Dutch photographer and film director Anton Corbijn once declared his interest in portraying the pain of creation. Devoted to some of the most renowned living artists, his recent black-and-white series features painters, musicians, and a moving portrait of Nelson Mandela. Combining austerity and aesthetic qualities, these black and white prints strike us for the way they capture the geniality of the portrayed. In a quiet but striking way, these apparently spontaneous but perfect shots speak to us about the act of creation. These photographs reveal Corbijn's affectionate and attentive look, his sense of amazement and his identification with others.

Despite stylization, Corbijn's photographs display a strange closeness and a sense of intimacy. Seemingly naked, the strength of these photographs comes from the accidental as well as the intentional, which coexist in the process of their making. Strongly indebted to Minimalism (as evident in the photograph of Gerard Richter), Corbin's vocabulary is bare, almost verging into silence. Bringing up a sense of wonder for the creative process of others, and a look into its shattering dilemmas, Corbijn's new series of photographs confirms this photographer's faith and pleasure as an artist himself.

I had a chance to sit down with Anton Corbijn for a frank conversation about his work and process.

LR -- You have been working as a photographer since 1972. What are your thoughts when you look back at some of your photographs that have become iconic?
######
• _Problems_:
- 1) In the piece on Anton Corbijn, the photograph of which artist is given as evidence of his debt to Minimalism?
- 2) Carry on the piece on Anton Corbijn from the point where it stops.

• _Collected material_:
######
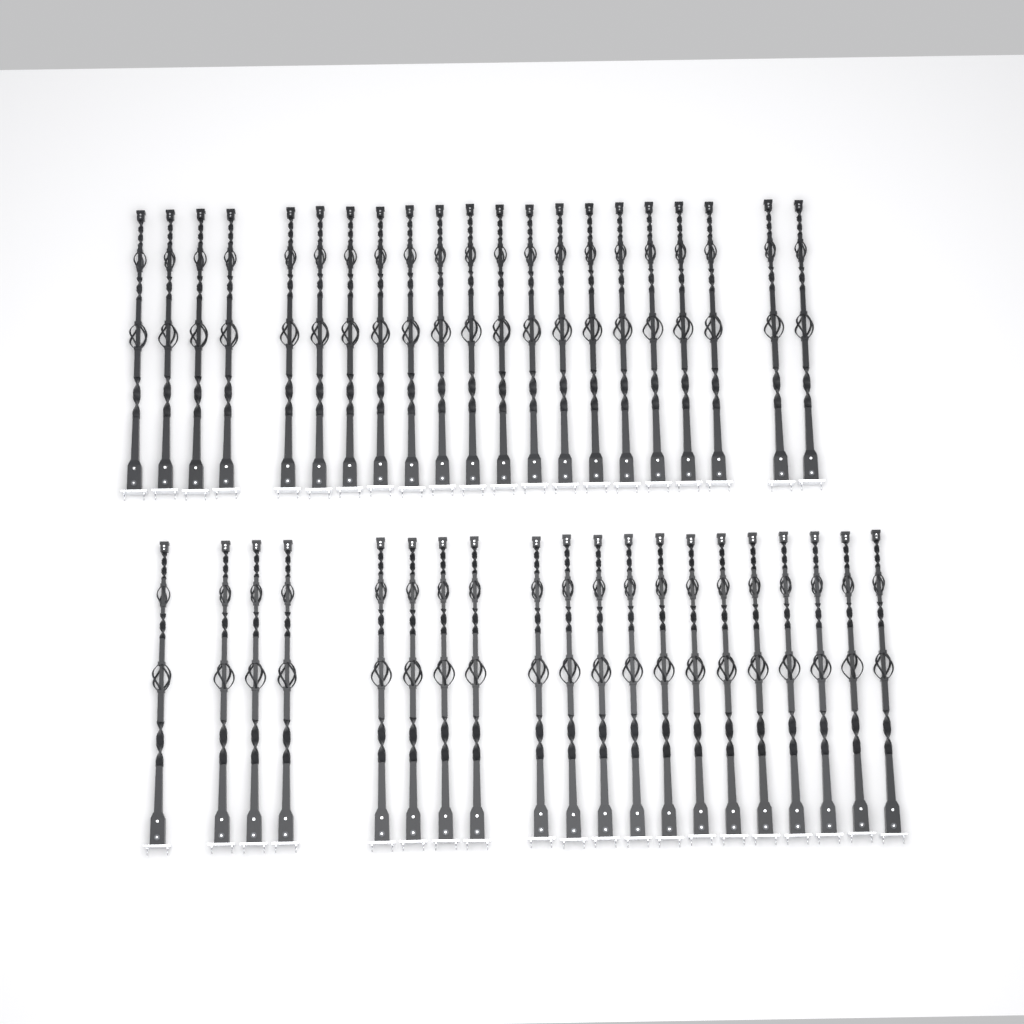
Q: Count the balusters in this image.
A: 41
######
• _Answers in order_:
- 1) Gerard Richter.

- 2)
AC -- My first pictures are from 1972, and my first proper camera dates back to 1973. During the first year I used my father's camera. It had a flash on it, which I don't like, but I didn't know anything about photography back then, so it was just what I did. Then I worked during my school's holidays at a factory and was able to buy my own camera with my own money. It was weird, I think I was lucky that in the seventies I lived in a small place in Holland so no one noticed all my mistakes. I published sometimes and I probably made a lot of mistakes, but I was able to learn while photographing. In the mid 70s until the late 70s, I started to make some pictures that I felt okay with. They corresponded to what I had in mind though I still felt that I couldn't quite get it. The Memphis Slim photo was around 1973. This is one of my favorite pictures from that early period. And from 1976 onwards while in Holland I got Steely Dan, Ry Cooder, Jack Bruce, Costello and John Martyn. I started to get some pictures that portrayed what I had in mind, but people didn't like them. There was no great reaction to the work. Although I really didn't know anything about photography, I felt with these pictures -- when I printed them -- that there was something special about them. I sensed that these were pictures that could last longer than people realized at the time. I really felt that they would last and move beyond the popularity of the person in them. They were separate from the subject's fame, they became something else and I think that was what I was looking for. I slowly started to get images now and then that functioned in this way. In 1979 I moved to England and photographed Joy Division and Bowie and Beefheart. At that time I got images that I felt had that special, well -- power is a big word to say -- more like intimacy and ambition that outlasted the photo shoot. I felt that they would have a longer life.

LR -- Some of these photographs have became a part of History and the way we remember things, such as the Joy Division photograph. Do you feel a responsibility for the way things will be remembered?

AC -- I feel a responsibility to myself, and not so much for the world at large. Because of my Calvinistic upbringing, I was trained to think that what you do has to have a purpose. Taking pictures that only satisfy an editorial would mean that they have no value beyond that. I felt that I would be letting myself down if I did that, because I always thought I was making something that had a reason to exist. Otherwise it would be a waste of energy.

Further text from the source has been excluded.